Last few months have been hard on me, for various reasons. Today I stand proud because I know when to give up on things which didn't work out for me.

I have made mistakes and learned from them, done stupid things which I knew I would regret, because people like me learn things the hard way.
It is a good as well as a bad thing, but then life is not all black and white, it is shades of grey. I am more in control of my emotions, my actions and my life.

Sometimes you have to fall hard to stand back stronger, today I stand strong. Things have not changed much but now I am more controlled and more sensible.
I remember a few months back I was crazy, and not in a good way, but the psycho way. I still follow my heart, do things I want to, go for things I deserve but all in
a way that it does not hurt when they don't work out. Giving up and moving on in life is the biggest lesson I guess one can learn in order to become better.

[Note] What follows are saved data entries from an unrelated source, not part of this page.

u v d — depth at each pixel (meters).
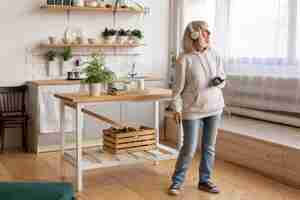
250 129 4.92
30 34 5.52
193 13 6.32
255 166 4.45
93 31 5.88
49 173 4.38
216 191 3.76
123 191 3.83
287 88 5.18
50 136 5.34
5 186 2.24
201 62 3.54
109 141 4.23
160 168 4.54
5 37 5.39
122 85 4.40
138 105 5.81
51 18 5.61
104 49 5.96
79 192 3.80
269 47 5.40
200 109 3.54
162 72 6.37
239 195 3.72
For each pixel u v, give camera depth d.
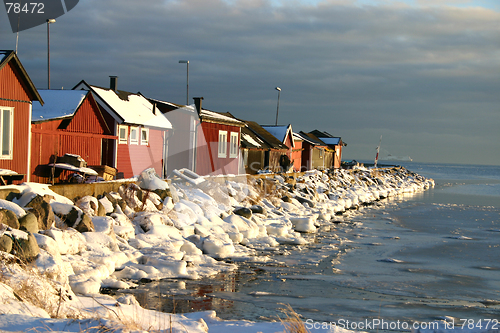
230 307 10.62
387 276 14.86
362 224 27.86
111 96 27.58
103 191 16.91
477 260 18.17
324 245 20.08
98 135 23.20
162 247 14.65
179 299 10.95
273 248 18.62
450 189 73.12
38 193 13.54
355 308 11.14
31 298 7.43
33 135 19.05
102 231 13.86
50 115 20.06
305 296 12.02
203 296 11.36
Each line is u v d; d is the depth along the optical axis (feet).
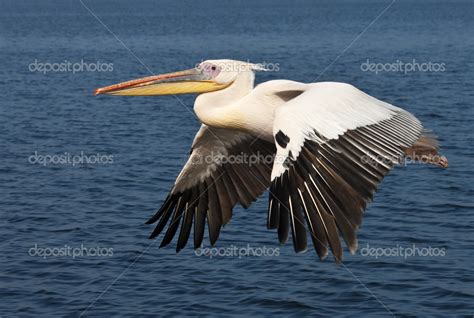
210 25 389.19
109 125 92.32
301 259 43.65
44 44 256.52
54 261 44.62
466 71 147.43
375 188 20.35
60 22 454.81
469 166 65.26
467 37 254.68
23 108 108.78
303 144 20.42
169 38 279.90
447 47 213.25
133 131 87.71
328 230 19.54
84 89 133.18
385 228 49.21
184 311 38.27
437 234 48.14
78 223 51.49
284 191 20.01
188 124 91.91
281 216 19.81
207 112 25.73
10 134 87.04
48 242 48.01
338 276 41.55
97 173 65.82
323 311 38.14
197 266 43.27
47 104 112.88
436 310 38.17
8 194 59.06
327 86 21.94
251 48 221.25
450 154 70.69
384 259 43.73
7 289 41.19
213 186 27.07
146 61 187.62
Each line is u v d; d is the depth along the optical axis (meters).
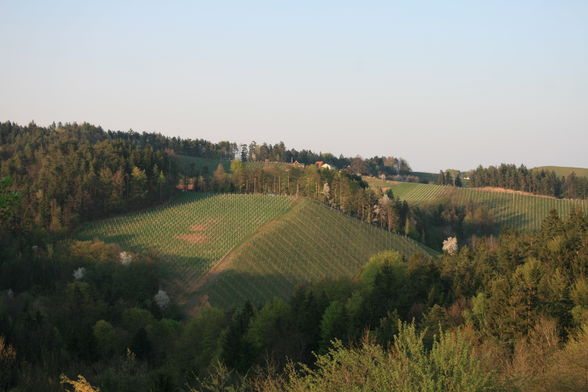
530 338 36.22
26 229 133.88
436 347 18.45
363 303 69.00
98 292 101.31
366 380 17.47
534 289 47.62
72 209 151.75
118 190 164.38
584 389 20.88
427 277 79.31
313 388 18.14
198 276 124.06
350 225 162.62
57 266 115.62
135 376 39.16
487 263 82.44
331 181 198.62
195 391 25.02
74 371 44.62
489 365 17.86
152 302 100.19
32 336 57.59
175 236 146.62
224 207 171.12
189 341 73.00
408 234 179.25
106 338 71.25
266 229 150.00
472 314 54.78
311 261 137.75
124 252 120.00
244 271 126.06
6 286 104.69
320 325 66.44
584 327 27.83
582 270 55.19
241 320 69.88
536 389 21.19
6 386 38.66
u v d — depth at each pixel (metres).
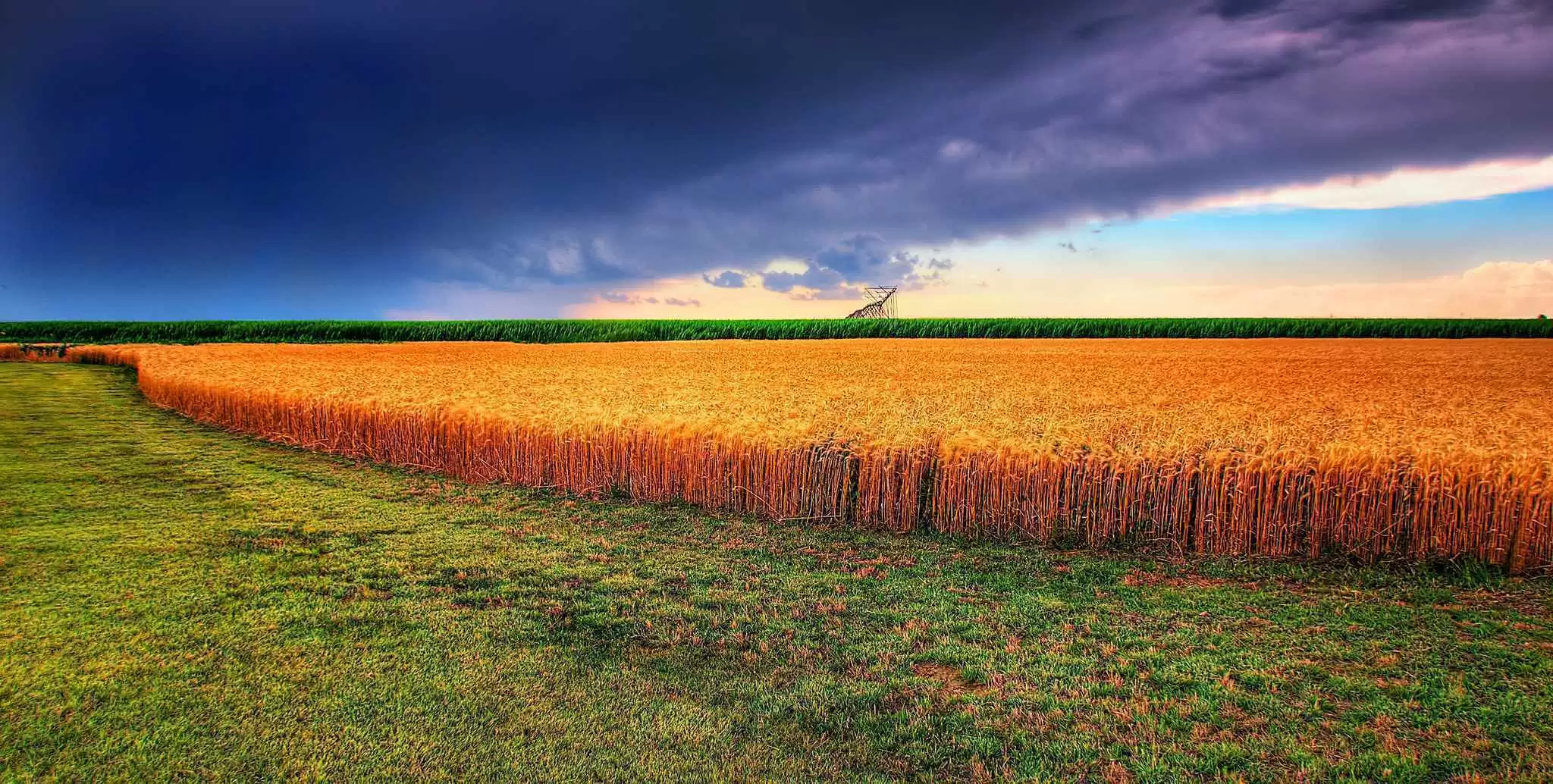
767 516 8.94
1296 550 7.43
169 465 11.70
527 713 4.41
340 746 4.05
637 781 3.79
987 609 6.16
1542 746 4.13
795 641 5.50
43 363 33.22
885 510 8.49
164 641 5.31
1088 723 4.37
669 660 5.17
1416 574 6.99
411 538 7.99
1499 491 6.80
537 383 17.12
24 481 10.39
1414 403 13.85
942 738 4.21
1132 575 7.05
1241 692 4.74
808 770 3.90
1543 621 5.91
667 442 9.46
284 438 13.87
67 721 4.26
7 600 6.03
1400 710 4.51
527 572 6.98
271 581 6.58
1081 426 9.81
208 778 3.78
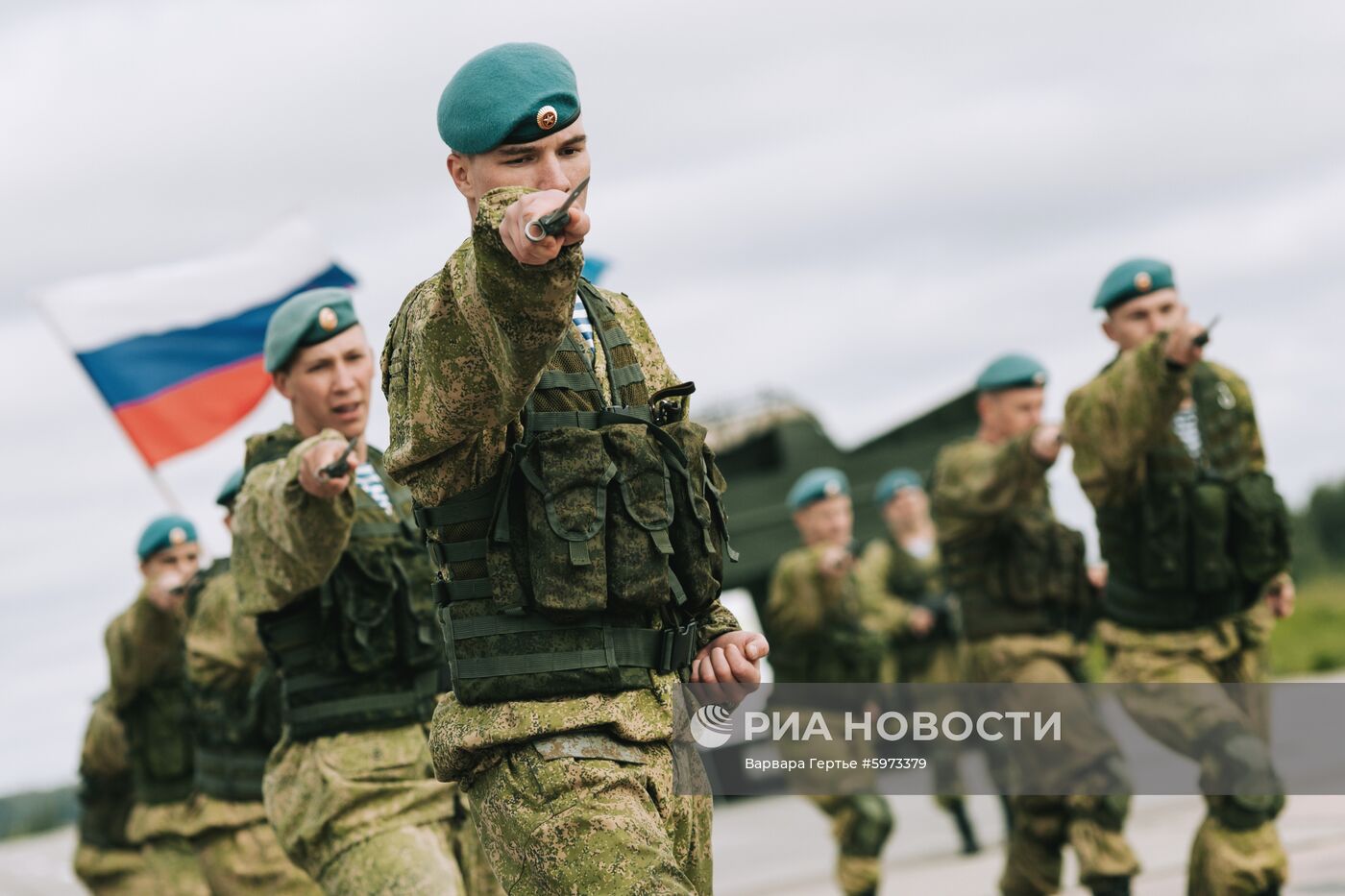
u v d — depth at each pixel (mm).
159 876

We all have baggage in life, if you do not have any baggage then you are definitely doing something wrong in life. Some keep dragging the baggage and some accept it
learn from it and walk into a new phase, a new start. Peace and acceptance go hand in hand. I have both.

I have a small set of friends, I love my comfort zone, I laugh hard, I cry hard, I work hard and party hard. Well again, my life is not perfect, I am working on it.
My goals are clear in life. I look back at the day when I left home for the first time, I was naive, stupid, scared to try new things, always in a shell.
Things have changed drastically. Had to go through a lot of embarrassment, sometimes humiliation, couple of heartbreaks and loss of hair as well. But it all worked
out fine, I have scars of life. No regrets. That was one thing I have always maintained, the day I die, and my entire life is flashing in front of my eyes, I do not
want to see regrets. There are mistakes I made but not out of fun, but because of lack of understanding of consequences.

Life is not so complicated, we make it. It is all about what you want more, some sacrifice that and regret and some follow it and regret. It is about sticking to your
decisions, working through them, give it all you can and in case they do not work out, walk away, accept it and start over. Keep doing this until you find what you
want. People who want to understand you, will understand and don't even bother about the rest. Eventually its your life, you are answerable to yourself!




P.S: apologies for the formatting, notepad sucks!